(Extract provided Opens)

It’s appropriate, though, because of all the current councilmembers, Gabriela Santiago-Romero is the one who has the most actively and consciously acted to forbid blacks and Latinos from getting into tech.
Before she was on City Council, Santiago-Romero was the so-called “diversity coordinator” at Grand Circus, a so-called “boot camp” for software developers, where she did her part to keep the enrollment of blacks and Latinos as low as possible. She has given excuses for this, but never on the record.
And now on City Council, she’s giving cover to the fraud of Detroit at Work, an organization that supposedly helps Detroiters get jobs, but strictly reserves software developer job opportunities for white male clients, and forbids them to women, black and Latino clients.
The most galling example of Santiago-Romero’s grandstanding and deceitfulness is the $5 million contract to Motorola for license plate readers. It is true that she voted against it, and she had legitimate reasons to oppose it. But her opposition was deliberately ineffectual, she made no effort whatsoever to convince the other councilmembers to vote against it with her. Or maybe she did, but then what reason is there for her to block my FOIA request on this specific matter? Other than her arrogance, none.
I’ve been told, but I have not been able to verify, that some other council members asked Motorola that Detroit’s license plate reader data not be shared with any law enforcement agency other than the Detroit Police Department, and Motorola agreed. Which would mean that everything Santiago-Romero said about this on the record was pure grandstanding for the cameras.

(Extract provided Closes)
(Supplied entries Opens)

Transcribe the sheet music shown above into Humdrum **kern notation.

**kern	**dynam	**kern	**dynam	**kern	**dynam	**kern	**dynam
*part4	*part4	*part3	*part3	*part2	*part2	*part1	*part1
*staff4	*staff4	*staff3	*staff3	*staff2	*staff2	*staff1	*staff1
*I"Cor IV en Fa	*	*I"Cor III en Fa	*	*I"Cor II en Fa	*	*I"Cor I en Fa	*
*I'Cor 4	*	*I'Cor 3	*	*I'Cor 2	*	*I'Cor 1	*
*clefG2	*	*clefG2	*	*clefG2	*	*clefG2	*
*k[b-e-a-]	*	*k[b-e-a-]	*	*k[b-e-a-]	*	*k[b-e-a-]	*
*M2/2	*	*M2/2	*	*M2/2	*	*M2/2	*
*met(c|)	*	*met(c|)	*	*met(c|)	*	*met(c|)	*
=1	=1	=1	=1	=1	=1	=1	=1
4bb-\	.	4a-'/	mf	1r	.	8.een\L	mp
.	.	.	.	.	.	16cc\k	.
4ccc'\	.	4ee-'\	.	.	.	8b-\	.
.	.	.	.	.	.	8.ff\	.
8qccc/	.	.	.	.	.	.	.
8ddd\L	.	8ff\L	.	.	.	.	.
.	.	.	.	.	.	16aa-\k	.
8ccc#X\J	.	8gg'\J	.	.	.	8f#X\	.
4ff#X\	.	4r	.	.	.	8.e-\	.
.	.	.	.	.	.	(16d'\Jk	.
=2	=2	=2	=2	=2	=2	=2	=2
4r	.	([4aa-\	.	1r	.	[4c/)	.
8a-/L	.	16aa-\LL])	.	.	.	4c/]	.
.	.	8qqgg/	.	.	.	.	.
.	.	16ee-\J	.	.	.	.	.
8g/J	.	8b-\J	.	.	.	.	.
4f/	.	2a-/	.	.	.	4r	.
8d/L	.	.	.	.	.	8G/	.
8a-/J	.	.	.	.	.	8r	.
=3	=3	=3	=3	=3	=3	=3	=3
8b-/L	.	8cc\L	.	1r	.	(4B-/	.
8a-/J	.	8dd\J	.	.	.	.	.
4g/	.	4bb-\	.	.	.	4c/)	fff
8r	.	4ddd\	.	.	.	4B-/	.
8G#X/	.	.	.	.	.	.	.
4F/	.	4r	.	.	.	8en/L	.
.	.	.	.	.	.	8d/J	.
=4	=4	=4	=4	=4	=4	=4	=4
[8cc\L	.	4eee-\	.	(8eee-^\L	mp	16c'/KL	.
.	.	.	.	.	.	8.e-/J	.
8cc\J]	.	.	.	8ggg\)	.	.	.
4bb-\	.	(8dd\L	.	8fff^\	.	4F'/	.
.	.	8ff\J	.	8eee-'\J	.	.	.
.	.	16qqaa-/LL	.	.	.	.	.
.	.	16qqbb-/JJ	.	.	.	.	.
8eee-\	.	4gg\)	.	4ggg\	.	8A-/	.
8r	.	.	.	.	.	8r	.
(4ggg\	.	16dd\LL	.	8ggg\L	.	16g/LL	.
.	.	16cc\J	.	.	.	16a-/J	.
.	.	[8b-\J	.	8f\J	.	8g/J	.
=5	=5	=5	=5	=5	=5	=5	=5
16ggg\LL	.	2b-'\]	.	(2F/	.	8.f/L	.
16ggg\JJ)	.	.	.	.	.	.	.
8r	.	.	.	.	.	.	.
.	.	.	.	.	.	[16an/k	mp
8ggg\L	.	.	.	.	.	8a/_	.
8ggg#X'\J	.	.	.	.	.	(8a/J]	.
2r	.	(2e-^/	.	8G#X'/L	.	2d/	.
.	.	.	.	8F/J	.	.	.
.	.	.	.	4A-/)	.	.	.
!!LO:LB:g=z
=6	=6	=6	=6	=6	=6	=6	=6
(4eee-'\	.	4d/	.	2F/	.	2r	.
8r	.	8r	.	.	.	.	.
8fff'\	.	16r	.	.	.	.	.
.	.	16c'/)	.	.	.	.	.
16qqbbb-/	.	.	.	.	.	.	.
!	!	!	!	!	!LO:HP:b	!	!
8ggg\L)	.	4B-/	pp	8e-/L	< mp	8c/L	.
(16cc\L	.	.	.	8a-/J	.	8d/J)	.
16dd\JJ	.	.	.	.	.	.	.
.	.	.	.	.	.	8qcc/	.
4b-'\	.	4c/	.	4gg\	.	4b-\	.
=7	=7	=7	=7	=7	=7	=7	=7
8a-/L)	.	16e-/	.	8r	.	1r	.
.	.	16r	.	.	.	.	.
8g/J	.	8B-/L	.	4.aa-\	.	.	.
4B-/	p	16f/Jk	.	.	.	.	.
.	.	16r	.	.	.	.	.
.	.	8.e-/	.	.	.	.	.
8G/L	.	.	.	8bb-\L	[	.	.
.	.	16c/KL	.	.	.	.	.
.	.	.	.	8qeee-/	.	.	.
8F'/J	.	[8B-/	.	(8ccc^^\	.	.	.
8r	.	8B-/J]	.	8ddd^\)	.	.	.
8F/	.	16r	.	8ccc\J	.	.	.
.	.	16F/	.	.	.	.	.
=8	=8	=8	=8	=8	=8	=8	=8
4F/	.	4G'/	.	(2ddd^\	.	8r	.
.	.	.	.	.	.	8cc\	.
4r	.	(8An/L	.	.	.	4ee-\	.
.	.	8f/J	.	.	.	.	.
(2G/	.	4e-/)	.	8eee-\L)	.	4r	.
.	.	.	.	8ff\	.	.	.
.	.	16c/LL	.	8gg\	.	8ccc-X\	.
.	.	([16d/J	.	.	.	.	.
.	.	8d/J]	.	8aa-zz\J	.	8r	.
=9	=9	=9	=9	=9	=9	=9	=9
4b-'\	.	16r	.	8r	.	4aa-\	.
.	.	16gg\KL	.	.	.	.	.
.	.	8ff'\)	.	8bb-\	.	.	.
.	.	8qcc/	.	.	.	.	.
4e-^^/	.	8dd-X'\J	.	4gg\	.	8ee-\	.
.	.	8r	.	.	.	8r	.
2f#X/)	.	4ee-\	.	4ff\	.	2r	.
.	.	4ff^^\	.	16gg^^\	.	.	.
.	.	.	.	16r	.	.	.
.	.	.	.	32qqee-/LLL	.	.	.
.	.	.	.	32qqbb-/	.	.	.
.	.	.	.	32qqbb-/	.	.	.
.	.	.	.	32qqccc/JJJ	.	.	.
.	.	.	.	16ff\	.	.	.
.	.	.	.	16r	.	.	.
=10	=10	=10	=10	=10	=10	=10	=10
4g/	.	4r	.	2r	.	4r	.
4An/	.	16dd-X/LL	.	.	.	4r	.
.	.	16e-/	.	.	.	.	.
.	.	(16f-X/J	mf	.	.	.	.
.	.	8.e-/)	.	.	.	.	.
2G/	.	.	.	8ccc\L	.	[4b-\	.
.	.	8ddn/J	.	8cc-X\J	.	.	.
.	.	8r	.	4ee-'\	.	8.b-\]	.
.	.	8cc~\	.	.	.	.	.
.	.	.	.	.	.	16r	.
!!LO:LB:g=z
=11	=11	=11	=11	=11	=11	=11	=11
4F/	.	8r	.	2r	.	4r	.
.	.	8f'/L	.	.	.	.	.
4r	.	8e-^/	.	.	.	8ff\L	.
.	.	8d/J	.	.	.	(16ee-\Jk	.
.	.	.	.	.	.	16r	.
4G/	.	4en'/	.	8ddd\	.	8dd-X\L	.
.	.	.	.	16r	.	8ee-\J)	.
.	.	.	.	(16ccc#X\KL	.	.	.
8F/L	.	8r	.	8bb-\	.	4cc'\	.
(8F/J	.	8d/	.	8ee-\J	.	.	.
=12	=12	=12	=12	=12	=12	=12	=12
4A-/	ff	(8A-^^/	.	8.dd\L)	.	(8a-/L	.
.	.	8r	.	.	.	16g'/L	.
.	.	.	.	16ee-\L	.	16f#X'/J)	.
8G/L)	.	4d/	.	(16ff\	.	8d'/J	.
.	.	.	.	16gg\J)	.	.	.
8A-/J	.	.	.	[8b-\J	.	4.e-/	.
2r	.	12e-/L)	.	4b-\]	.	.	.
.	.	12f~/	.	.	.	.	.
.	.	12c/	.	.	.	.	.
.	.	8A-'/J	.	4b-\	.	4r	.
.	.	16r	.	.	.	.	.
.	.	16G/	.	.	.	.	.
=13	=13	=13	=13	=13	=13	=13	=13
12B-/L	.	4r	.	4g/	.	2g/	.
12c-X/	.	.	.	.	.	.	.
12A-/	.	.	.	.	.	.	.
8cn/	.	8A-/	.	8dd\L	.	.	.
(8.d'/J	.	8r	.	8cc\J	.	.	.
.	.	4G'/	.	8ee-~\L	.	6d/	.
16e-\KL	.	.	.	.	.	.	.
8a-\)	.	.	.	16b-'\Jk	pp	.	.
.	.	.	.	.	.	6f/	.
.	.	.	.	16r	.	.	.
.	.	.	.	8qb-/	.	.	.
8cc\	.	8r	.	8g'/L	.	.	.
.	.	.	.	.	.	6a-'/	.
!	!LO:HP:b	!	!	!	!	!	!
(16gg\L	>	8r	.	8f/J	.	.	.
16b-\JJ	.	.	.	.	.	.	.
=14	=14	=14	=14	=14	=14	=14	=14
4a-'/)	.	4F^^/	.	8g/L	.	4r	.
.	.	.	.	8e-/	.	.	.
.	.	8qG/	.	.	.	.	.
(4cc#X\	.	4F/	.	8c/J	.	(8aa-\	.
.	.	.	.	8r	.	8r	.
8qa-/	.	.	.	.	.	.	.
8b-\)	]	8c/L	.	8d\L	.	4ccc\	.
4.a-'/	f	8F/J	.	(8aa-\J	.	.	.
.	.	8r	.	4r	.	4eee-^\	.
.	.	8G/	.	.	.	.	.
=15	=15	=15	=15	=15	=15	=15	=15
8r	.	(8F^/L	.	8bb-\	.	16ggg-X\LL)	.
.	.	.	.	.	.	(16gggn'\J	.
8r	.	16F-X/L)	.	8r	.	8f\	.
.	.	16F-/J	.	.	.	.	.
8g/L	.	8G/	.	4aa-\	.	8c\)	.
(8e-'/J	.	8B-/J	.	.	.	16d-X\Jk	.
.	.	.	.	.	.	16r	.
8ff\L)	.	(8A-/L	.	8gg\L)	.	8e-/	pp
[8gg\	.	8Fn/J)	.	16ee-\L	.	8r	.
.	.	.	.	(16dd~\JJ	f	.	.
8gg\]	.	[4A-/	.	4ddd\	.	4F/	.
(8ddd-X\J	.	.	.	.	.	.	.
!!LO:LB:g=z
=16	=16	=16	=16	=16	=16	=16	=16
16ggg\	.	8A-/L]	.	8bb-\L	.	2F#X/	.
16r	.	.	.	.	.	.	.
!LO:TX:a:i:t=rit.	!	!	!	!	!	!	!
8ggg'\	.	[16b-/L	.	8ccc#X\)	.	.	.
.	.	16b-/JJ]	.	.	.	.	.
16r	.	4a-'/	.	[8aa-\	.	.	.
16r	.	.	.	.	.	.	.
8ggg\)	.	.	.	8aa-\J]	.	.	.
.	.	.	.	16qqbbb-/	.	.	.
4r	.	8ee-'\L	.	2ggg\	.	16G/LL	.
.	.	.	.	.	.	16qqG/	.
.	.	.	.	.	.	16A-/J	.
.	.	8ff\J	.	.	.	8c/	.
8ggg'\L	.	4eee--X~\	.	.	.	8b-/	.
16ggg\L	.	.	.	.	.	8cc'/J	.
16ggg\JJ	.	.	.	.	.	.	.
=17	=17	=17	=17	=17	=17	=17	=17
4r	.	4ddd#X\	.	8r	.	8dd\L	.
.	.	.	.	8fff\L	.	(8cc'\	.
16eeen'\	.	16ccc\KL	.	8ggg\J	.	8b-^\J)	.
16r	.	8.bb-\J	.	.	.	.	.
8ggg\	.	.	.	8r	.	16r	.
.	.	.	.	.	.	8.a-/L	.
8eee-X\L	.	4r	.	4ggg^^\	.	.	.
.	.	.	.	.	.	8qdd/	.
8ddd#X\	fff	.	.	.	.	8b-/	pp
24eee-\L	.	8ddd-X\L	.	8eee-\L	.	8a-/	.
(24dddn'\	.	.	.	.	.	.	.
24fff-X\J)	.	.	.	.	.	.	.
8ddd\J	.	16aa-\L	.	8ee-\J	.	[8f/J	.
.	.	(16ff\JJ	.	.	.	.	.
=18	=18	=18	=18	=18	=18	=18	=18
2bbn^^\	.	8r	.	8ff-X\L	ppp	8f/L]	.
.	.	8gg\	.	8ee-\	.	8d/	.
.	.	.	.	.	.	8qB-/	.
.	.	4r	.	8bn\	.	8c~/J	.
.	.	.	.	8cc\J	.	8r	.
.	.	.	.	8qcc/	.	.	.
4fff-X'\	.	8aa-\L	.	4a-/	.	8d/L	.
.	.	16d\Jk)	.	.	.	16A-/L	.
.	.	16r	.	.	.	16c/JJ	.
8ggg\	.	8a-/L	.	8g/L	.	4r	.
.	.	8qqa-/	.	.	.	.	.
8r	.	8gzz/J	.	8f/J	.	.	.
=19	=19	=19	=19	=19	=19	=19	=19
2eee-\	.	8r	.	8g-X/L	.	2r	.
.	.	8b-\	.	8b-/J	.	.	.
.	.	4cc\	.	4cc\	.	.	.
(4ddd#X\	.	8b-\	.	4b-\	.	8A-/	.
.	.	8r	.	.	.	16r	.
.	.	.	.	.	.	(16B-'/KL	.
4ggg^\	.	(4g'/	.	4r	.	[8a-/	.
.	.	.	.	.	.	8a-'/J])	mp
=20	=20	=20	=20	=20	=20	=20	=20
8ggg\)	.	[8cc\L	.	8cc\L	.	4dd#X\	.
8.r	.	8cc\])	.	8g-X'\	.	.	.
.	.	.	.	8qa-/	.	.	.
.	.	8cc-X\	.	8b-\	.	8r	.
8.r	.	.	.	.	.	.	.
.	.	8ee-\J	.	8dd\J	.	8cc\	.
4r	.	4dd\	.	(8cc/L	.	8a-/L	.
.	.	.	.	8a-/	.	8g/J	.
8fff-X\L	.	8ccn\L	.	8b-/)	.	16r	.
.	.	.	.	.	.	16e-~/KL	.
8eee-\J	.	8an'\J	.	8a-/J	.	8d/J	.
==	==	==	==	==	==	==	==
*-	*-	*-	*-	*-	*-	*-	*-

(Supplied entries Closes)

◆ **Directions for this task**: Explain, in one to three sentences, why the commentary on Gabriela Santiago-Romero says her on-the-record statements about the license plate readers would be pure grandstanding.

◆ **Written answer**: The writer says they were told, but could not verify, that other council members asked Motorola not to share Detroit's license plate reader data with any law enforcement agency except the Detroit Police Department, and that Motorola agreed. If so, the commentary says, what she said on the record was pure grandstanding for the cameras.